According to the report, Pitzen was last seen with his mother when they checked out of the Wisconsin Dells resort on May 11, 2011. She first picked him up from kindergarten and drove him to the zoo and water parks. The boy’s father reported him missing the next day.
His mother was found dead in Rockford, Illinois, according to reports. Her cause of death was ruled a suicide.
Missing Children in the United States
There were 464,324 missing children reported in the FBI’s National Crime Information Center (NCIC) in 2017, according to the National Center for Missing and Exploited Children.Under federal law, when a child is reported missing to law enforcement authorities, they must be entered into the database. In 2016, there were 465,676 entries.
“This number represents reports of missing children. That means if a child runs away multiple times in a year, each instance would be entered into NCIC separately and counted in the yearly total.
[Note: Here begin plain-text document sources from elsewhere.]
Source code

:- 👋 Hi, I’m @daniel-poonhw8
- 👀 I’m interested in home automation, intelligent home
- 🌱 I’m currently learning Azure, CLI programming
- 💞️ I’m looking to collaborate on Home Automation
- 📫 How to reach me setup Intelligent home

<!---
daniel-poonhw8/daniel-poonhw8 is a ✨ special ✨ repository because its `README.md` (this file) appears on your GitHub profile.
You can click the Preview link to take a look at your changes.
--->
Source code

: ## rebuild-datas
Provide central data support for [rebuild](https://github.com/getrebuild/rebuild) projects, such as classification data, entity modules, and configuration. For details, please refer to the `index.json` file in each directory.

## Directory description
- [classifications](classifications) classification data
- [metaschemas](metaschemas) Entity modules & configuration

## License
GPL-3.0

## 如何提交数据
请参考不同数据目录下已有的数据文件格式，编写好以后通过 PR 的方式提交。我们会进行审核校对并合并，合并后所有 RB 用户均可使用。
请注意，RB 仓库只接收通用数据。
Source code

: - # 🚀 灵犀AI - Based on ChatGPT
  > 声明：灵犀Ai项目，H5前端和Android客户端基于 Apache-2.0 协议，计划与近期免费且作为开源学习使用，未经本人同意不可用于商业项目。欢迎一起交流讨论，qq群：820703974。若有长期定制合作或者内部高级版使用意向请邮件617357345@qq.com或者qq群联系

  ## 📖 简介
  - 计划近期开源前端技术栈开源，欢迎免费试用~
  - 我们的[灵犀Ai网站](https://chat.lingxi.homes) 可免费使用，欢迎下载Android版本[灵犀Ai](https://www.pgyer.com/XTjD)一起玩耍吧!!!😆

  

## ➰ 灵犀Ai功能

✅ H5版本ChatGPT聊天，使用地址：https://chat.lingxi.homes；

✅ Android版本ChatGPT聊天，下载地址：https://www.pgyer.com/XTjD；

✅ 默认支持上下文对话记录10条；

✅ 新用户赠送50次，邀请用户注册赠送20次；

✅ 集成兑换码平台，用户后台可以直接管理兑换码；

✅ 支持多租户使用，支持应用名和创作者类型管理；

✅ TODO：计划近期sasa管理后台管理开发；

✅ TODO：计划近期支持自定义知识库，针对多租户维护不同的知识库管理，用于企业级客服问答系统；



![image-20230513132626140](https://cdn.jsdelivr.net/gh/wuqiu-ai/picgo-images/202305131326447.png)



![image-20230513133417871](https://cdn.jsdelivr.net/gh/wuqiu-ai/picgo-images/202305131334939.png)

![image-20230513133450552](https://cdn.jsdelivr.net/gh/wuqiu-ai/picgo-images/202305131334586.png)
Likewise, if an entry is withdrawn and amended or updated that would also be reflected in the total,” the center said.
In 2017, the center said it had assisted officers and families with more than 27,000 missing children. In those cases, 91 percent were endangered runaways and 5 percent family abductions.
Nancy McBride, the executive director of Florida Outreach at the National Center for Missing and Exploited Children, said most of the runaways involve technology.
About one in seven children reported missing to the center in 2017 were likely to be victims of child sex trafficking, the center said.